Similar challenges arise with hormone therapy for DSD, as required with impaired gonadal sex steroid production or after gonadectomy to induce puberty, maintain bone health and support physical and social well-being [37]. Studies are available for only a few diagnoses and recommendations have traditionally been based on male or female gender assignment [38]. Sex steroid profiles of individuals with DSD do not always follow the usual male/female pattern as shown in CAIS by Döhnert et al. 2015 [39]. In a subsequent study, treatment with estradiol was compared to testosterone treatment in 26 patients with CAIS and showed no significant differences in outcome and safety [40, 41], which supports individual treatment according to patients’ needs. However, with little evidence available, treatment options have to be thoroughly discussed with patients and close supervision of treatment and multidisciplinary care are recommended.
Conclusion
This article provides a brief overview of contexts of care for physicians, and identifies specific challenges in clinical practice that have arisen from the transformations of the sex/gender system in recent years and that still need resolution. As we have shown, recent cultural, legal and ethical changes can bring different contexts of care into conflict with each other. This is especially the case with the new legal category of “diverse”, which does not fit the established infrastructures of the laboratory and therapeutic routines that continue to follow older binary logics.

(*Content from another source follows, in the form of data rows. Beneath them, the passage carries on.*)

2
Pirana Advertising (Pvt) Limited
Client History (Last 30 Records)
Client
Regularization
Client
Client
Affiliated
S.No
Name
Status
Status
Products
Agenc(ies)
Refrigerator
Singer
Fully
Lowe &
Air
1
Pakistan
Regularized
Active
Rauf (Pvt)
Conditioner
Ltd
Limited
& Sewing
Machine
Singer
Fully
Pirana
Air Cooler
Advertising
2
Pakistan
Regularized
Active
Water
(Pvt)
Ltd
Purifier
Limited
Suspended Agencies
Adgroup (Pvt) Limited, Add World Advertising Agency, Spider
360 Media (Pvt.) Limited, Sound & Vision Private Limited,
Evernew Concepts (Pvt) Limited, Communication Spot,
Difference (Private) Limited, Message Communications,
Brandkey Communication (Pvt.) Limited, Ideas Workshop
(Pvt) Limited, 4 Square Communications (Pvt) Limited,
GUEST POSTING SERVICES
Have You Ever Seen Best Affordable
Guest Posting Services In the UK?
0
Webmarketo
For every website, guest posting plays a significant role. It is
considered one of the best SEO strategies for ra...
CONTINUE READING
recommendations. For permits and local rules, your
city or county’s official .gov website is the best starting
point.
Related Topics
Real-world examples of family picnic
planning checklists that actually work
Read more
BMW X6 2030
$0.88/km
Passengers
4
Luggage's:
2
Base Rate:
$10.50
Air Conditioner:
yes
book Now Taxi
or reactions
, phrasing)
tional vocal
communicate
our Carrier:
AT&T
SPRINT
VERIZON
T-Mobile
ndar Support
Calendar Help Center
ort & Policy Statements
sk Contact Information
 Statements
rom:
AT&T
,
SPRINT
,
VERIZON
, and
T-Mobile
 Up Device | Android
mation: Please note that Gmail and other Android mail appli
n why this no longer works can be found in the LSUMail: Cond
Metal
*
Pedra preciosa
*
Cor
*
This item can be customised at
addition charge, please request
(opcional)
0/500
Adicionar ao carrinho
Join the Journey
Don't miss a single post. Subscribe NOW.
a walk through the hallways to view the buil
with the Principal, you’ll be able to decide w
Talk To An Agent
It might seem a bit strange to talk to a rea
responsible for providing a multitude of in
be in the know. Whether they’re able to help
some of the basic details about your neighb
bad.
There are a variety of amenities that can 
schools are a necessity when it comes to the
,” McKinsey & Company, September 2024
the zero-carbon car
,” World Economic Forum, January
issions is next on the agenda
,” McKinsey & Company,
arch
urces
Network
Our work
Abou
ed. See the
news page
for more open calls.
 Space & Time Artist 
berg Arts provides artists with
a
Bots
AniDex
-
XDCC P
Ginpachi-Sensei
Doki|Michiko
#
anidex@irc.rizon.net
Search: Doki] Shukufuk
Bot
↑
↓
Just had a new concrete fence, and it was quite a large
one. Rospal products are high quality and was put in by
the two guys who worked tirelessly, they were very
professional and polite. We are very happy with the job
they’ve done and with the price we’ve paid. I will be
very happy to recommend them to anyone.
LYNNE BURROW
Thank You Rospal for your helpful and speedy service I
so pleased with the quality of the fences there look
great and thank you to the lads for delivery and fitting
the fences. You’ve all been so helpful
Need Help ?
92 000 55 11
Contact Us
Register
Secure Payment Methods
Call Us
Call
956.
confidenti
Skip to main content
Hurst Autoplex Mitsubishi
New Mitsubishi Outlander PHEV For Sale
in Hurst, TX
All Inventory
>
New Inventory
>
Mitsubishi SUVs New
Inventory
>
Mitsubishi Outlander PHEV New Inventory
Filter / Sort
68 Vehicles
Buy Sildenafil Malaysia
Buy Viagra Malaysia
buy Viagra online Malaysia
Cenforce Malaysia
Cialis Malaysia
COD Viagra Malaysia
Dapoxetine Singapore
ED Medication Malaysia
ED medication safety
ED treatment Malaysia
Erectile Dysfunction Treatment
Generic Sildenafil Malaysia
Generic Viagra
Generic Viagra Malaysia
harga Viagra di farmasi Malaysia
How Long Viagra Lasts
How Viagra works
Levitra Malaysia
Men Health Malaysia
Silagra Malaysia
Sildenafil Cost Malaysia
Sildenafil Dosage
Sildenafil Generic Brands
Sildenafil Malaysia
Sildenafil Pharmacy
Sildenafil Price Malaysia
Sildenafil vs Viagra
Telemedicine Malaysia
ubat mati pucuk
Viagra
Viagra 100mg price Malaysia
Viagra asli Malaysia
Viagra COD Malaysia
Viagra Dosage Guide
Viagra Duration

To improve care for people with DSD and to better address sex diversity in medicine overall, we need new research efforts. These require inter- and transdisciplinary collaborations that consider sociocultural and ethical issues as well as addressing biomedical, hormonal and genetic questions. In particular, future research programmes should lead to reflecting on the implications of nomenclature and diagnoses, modernising laboratory routines, defining appropriate RIs, and establishing innovative therapies that are precisely tailored to the concerns of people with DSD.